:: Excerpt to read

Section 16(b) of FLSA, 29 U.S.C. § 216(b), provides that any employer (including any federal agency) who violates the overtime provisions of § 7, 29 U.S.C. § 207, shall be liable to affected employees in the amount of their unpaid overtime compensation and “in an additional equal amount as liquidated damages.” If, however, the employer establishes that the acts giving rise to FLSA liability were undertaken in “good faith” and that it “had reasonable grounds for believing” that its actions were not a violation of FLSA, the court has discretion to award no liquidated damages or to award any amount that does not exceed the amount specified in § 16. 29 U.S.C. § 260.

In Jones v. Donovan, 102 Labor Cas. (CCH) ¶ 34,637 (D.D.C.1984) (Jones II), and in Lanehart v. Marshall, 26 WH Cas. 1654 (D.Md.1984), certain federal firefighters and law enforcement personnel sued the United States for liquidated damages. Both district courts found that the government had acted in good faith and on reasonable grounds when it failed to include in the Secretary's study the hours worked by state and local government personnel. Nevertheless, those courts awarded partial liquidated damages equal to the amount of interest due on the plaintiffs’ unpaid overtime compensation.

::::

Exercise 1: From the FLSA liquidated damages text, quote everything from "In Jones v." down to "unpaid overtime compensation." with no changes.
Exercise 2: Write the next part of the text on FLSA liquidated damages, beginning right after its final sentence.

:: Information shown

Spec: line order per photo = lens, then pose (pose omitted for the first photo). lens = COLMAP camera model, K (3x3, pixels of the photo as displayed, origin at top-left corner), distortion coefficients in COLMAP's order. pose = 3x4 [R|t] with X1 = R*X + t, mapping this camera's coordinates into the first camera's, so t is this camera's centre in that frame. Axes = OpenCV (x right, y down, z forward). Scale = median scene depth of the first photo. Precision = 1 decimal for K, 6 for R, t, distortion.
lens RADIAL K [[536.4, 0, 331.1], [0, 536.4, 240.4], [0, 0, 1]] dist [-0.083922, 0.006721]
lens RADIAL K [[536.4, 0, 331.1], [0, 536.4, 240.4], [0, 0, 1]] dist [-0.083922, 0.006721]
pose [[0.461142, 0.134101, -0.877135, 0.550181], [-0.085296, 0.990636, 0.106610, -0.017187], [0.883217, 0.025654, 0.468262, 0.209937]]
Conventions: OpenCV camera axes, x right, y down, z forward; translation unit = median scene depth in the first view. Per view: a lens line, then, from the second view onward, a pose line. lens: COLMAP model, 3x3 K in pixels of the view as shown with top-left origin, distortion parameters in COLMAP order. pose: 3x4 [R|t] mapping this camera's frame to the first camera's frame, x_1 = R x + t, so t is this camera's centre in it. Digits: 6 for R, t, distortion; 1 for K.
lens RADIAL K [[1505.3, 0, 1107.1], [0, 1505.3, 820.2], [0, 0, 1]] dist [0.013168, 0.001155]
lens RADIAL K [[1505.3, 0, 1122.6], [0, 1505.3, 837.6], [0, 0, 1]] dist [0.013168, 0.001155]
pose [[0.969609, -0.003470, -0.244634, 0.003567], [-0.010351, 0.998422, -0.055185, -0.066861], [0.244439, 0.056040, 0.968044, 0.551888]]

::::

Response box 1:
In Jones v. Donovan, 102 Labor Cas. (CCH) ¶ 34,637 (D.D.C.1984) (Jones II), and in Lanehart v. Marshall, 26 WH Cas. 1654 (D.Md.1984), certain federal firefighters and law enforcement personnel sued the United States for liquidated damages. Both district courts found that the government had acted in good faith and on reasonable grounds when it failed to include in the Secretary's study the hours worked by state and local government personnel. Nevertheless, those courts awarded partial liquidated damages equal to the amount of interest due on the plaintiffs’ unpaid overtime compensation.

Response box 2:
The government did not appeal from either Jones II or Lanehart. As required by the court, it paid liquidated damages to the plaintiffs in those cases. The government awarded overtime pay to all employees who were entitled to it, plaintiffs and non-plaintiffs. It was not at liberty to voluntarily pay liquidated damages to employees who had been awarded overtime pay but were not plaintiffs in Jones II or Lanehart.

District Court Proceedings In This Case

On April 19, 1985, plaintiffs commenced this action seeking liquidated damages under FLSA. On September 17, 1985, they served an interrogatory requesting “the name and last known home address within [the Eastern District of New York] of each federal employee employed by [the federal government] at any time from April 19, 1979 through January, 1984” who had received overtime pay because of the revised standard set by the Secretary’s new study and who was not a plaintiff in either Jones II or Lanehart. The stated purpose of the *990interrogatory was to enable “plaintiffs’ counsel to send written notice to other potential plaintiffs in this action.”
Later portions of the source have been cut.